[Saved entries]
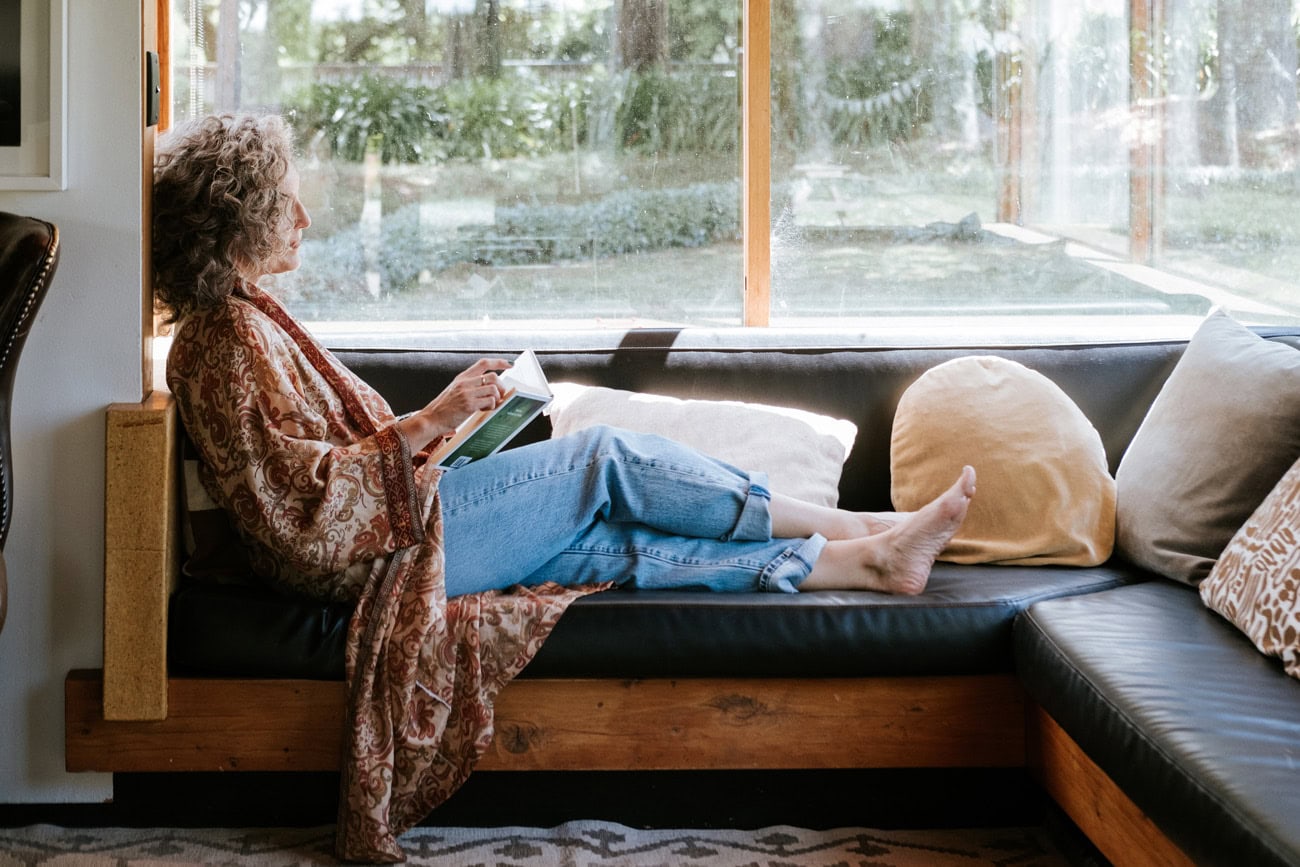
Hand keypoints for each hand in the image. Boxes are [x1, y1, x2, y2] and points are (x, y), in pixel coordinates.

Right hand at [396, 358, 511, 451]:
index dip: (499, 362)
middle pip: (493, 377)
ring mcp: (466, 393)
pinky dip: (491, 407)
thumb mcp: (455, 391)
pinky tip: (484, 411)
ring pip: (493, 389)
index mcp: (462, 377)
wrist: (431, 419)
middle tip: (500, 397)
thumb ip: (470, 387)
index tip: (510, 364)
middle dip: (501, 387)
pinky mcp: (469, 405)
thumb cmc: (444, 409)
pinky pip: (490, 402)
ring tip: (489, 406)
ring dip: (496, 399)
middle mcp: (464, 382)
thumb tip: (491, 389)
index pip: (484, 363)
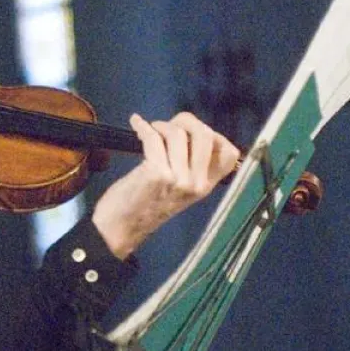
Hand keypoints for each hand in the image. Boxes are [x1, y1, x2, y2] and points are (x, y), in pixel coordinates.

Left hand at [92, 112, 239, 258]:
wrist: (120, 228)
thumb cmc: (145, 206)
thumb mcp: (178, 191)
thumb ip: (190, 169)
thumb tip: (187, 132)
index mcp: (206, 187)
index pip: (229, 154)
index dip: (215, 135)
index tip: (193, 132)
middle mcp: (197, 183)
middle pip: (205, 135)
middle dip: (186, 122)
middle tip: (168, 126)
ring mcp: (178, 179)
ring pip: (177, 134)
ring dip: (161, 125)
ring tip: (151, 130)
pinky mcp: (156, 173)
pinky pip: (153, 138)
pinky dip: (143, 127)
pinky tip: (136, 123)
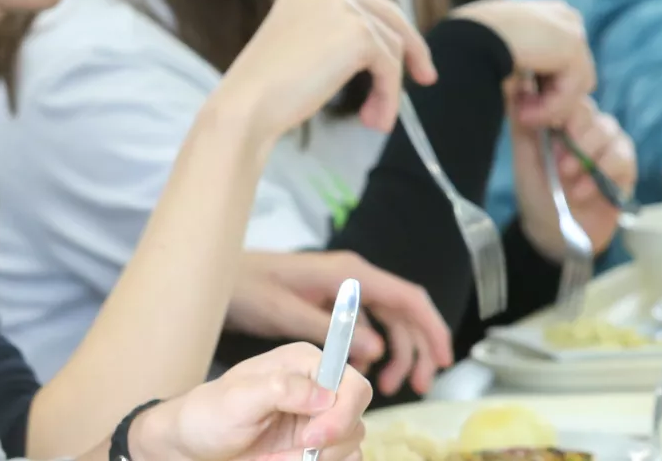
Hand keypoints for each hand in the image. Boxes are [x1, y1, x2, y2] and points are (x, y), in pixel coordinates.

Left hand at [131, 342, 370, 460]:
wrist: (194, 445)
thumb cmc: (209, 414)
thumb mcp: (237, 399)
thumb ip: (280, 389)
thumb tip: (324, 394)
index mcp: (306, 364)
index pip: (354, 385)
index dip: (342, 415)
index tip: (311, 440)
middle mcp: (320, 389)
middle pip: (355, 422)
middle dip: (323, 448)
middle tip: (281, 459)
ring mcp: (320, 420)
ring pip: (350, 448)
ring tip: (271, 460)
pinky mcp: (316, 448)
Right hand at [214, 0, 437, 141]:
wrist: (247, 105)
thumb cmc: (264, 89)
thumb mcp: (299, 46)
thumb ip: (332, 35)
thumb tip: (384, 48)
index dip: (388, 22)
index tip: (400, 52)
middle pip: (388, 11)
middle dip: (410, 45)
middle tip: (425, 77)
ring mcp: (343, 7)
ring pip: (392, 44)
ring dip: (391, 86)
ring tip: (376, 120)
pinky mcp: (359, 34)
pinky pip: (390, 67)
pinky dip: (389, 97)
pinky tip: (375, 121)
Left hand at [226, 251, 453, 395]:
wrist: (216, 278)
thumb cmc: (244, 288)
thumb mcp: (283, 312)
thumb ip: (329, 330)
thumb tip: (376, 349)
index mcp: (348, 274)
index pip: (407, 298)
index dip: (432, 328)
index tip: (445, 359)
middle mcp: (351, 279)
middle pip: (403, 314)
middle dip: (416, 350)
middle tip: (420, 385)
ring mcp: (342, 291)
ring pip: (385, 323)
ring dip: (393, 354)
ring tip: (389, 387)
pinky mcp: (329, 304)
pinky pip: (363, 328)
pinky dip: (368, 351)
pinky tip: (360, 374)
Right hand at [449, 0, 593, 126]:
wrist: (463, 39)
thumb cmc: (468, 48)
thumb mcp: (500, 58)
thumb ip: (524, 73)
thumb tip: (535, 101)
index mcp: (546, 15)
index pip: (561, 59)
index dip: (543, 86)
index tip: (520, 105)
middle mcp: (564, 17)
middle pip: (573, 72)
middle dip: (549, 97)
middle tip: (521, 115)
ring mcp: (571, 29)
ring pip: (575, 84)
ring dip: (549, 107)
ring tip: (521, 118)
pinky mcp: (572, 45)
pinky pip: (571, 90)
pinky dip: (550, 108)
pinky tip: (524, 116)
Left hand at [511, 97, 636, 260]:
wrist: (553, 231)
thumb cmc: (536, 190)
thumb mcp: (523, 156)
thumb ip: (522, 123)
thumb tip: (512, 84)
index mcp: (562, 121)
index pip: (569, 98)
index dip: (560, 111)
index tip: (546, 128)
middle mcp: (588, 128)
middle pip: (591, 113)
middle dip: (574, 137)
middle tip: (557, 163)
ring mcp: (609, 147)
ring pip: (609, 131)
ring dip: (586, 156)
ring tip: (566, 177)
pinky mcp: (625, 169)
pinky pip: (623, 157)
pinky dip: (601, 174)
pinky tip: (581, 192)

### Task goal
Verbatim output of every entry above is required, though pictures are to be left out.

### Written reply
Hand keypoints for each hand in the image. Boxes are [x1, y1, x2, y2] and points are (x, y), in pixel coordinates.

Right hand at [396, 358, 511, 451]:
index dip: (499, 362)
middle pip: (493, 377)
ring mcp: (466, 393)
pinky dip: (491, 407)
thumb mcp: (455, 391)
pinky tip: (484, 411)
ring pip: (493, 389)
index mcp: (462, 377)
wrist: (431, 419)
middle tip: (500, 397)
thumb ip: (470, 387)
index tip: (510, 364)
middle dip: (501, 387)
pinky mcp: (469, 405)
thumb cmc: (444, 409)
pinky pip: (490, 402)
ring tip: (489, 406)
ring dip: (496, 399)
middle mcp: (464, 382)
thumb tip: (491, 389)
index pip: (484, 363)
Hand keypoints for each hand in the image. Boxes are [x1, y1, x2, y2] and points are (x, y), in pixel coordinates.

Left hand at [92, 112, 239, 258]:
wrist: (120, 228)
thumb cmc: (145, 206)
thumb mcp: (178, 191)
thumb ip: (190, 169)
thumb tip: (187, 132)
index mcp: (206, 187)
index pip: (229, 154)
index dip: (215, 135)
index tip: (193, 132)
middle mcp: (197, 183)
middle pip: (205, 135)
middle dip: (186, 122)
middle tip: (168, 126)
ring mcp: (178, 179)
ring pip: (177, 134)
ring dip: (161, 125)
ring tip: (151, 130)
pinky mcp: (156, 173)
pinky pip: (153, 138)
pinky dip: (143, 127)
pinky tip: (136, 123)
Hand keypoints for each hand in the image. Boxes are [x1, y1, x2, y2] and points are (x, y), in pixel coordinates.

Left hand at [131, 342, 370, 460]:
wrist: (194, 445)
thumb cmc: (209, 414)
thumb mcp: (237, 399)
thumb ip: (280, 389)
thumb tip: (324, 394)
index mcp: (306, 364)
index pip: (354, 385)
index dip: (342, 415)
index tip: (311, 440)
middle mcp: (320, 389)
middle pip: (355, 422)
middle dip: (323, 448)
middle tip: (281, 459)
ring mcp: (320, 420)
ring pip: (350, 448)
ring tip: (271, 460)
pinky mcp: (316, 448)
Right hand at [214, 0, 437, 141]:
wrist: (247, 105)
thumb cmc: (264, 89)
thumb mcp: (299, 46)
thumb ip: (332, 35)
thumb tip: (384, 48)
index dip: (388, 22)
index tip: (400, 52)
middle pip: (388, 11)
middle dip: (410, 45)
middle tip: (425, 77)
ring mcp: (343, 7)
ring pip: (392, 44)
ring dip: (391, 86)
ring tip: (376, 120)
pinky mcp: (359, 34)
pinky pip: (390, 67)
pinky dip: (389, 97)
pinky tip: (375, 121)
Left hand at [226, 251, 453, 395]:
wrist: (216, 278)
thumb cmc: (244, 288)
thumb mcp: (283, 312)
thumb ip: (329, 330)
thumb tip: (376, 349)
index mcp: (348, 274)
index pip: (407, 298)
index dip: (432, 328)
index tip: (445, 359)
middle mcp: (351, 279)
middle pip: (403, 314)
middle dip: (416, 350)
middle tip: (420, 385)
ring mcp: (342, 291)
ring pip: (385, 323)
ring dip: (393, 354)
ring tip: (389, 387)
pinky mcp: (329, 304)
pinky pip: (363, 328)
pinky dip: (368, 351)
pinky tip: (360, 374)
Right hand at [449, 0, 593, 126]:
wrist: (463, 39)
thumb cmc: (468, 48)
thumb mcp: (500, 58)
thumb ip: (524, 73)
thumb tip: (535, 101)
index mcp: (546, 15)
index pip: (561, 59)
index dip: (543, 86)
index tip: (520, 105)
middle mcp: (564, 17)
middle pip: (573, 72)
middle dip: (549, 97)
middle tip: (521, 115)
ring mcp: (571, 29)
ring pip: (575, 84)
ring dip: (549, 107)
ring tip: (521, 118)
pinky mcp: (572, 45)
pinky pip: (571, 90)
pinky dip: (550, 108)
pinky tip: (524, 116)
Left hand at [511, 97, 636, 260]:
wrist: (553, 231)
thumb cmc: (536, 190)
thumb mcp: (523, 156)
thumb ip: (522, 123)
thumb tip: (512, 84)
index mcp: (562, 121)
index pip: (569, 98)
index dip: (560, 111)
index tip: (546, 128)
middle mcp: (588, 128)
middle pip: (591, 113)
middle dip: (574, 137)
middle tip: (557, 163)
ring mcp: (609, 147)
ring pip: (609, 131)
ring dip: (586, 156)
ring tip: (566, 177)
pinky mcp: (625, 169)
pinky pip: (623, 157)
pinky dip: (601, 174)
pinky tip: (581, 192)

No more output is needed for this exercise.